PARATUBERCULOSE BOVINE
Étude
Auteur(s) : Nathalie Veillon-Vassallo
Fonctions : Immunologie bovine LDA22
Zoopole – BP 54
22440 Ploufragan
L’augmentation de la prise d’essai avant extraction va conduire à un bond en avant de la sensibilité du dépistage de Mycobacterium avium subsp. paratuberculosis.
Le repérage précoce et l’élimination des animaux infectés, sources majeures de contamination, sont parmi les clés de la maîtrise de l’infection paratuberculeuse (encadré 1).

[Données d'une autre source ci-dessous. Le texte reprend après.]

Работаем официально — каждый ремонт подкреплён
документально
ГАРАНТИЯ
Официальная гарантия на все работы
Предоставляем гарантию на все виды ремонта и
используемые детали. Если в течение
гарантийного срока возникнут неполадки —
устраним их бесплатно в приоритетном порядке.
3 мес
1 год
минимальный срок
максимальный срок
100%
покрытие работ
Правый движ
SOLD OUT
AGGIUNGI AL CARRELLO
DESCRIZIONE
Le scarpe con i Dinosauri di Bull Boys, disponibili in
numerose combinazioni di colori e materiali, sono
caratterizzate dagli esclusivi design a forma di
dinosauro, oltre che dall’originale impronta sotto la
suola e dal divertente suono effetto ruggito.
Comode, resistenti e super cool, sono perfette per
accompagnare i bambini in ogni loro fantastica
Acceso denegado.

La physiologie particulière de l’infection par le bacille Mycobacterium avium subsp. paratuberculosis (MAP) rend ce dépistage difficile. Qu’il soit direct ou indirect, le diagnostic reste souvent tardif par rapport à l’infection (encadré 2).

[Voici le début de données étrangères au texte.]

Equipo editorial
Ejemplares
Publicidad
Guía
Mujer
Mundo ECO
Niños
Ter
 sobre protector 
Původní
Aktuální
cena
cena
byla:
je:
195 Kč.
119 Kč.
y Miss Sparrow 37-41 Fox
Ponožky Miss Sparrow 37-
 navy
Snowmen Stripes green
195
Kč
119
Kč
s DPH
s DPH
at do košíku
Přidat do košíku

Différentes pistes ont récemment été proposées par les fabricants de réactifs pour améliorer la sensibilité des tests de diagnostic directs. Modifier les conditions de traitement de la prise d’essai paraît a priori intéressant.
Si les générations successives de tests Elisa ont gagné en sensibilité et en spécificité, ils ne peuvent prétendre à un dépistage précoce de l’infection. Le diagnostic direct reste donc une référence incontournable. Le développement de tests PCR a permis d’obtenir une réponse immédiate et spécifique en quelques heures, là où la culture demande plusieurs mois. La PCR n’offre cependant aucun gain de sensibilité par rapport à la culture (photo 1). Avec l’une comme avec l’autre des méthodes, la détection des animaux excréteurs est entravée par la coexistence de deux facteurs :
– l’intermittence de l’excrétion ;
– la grande hétérogénéité matricielle du prélèvement, les bacilles étant regroupés en amas dans les fèces (photo 2).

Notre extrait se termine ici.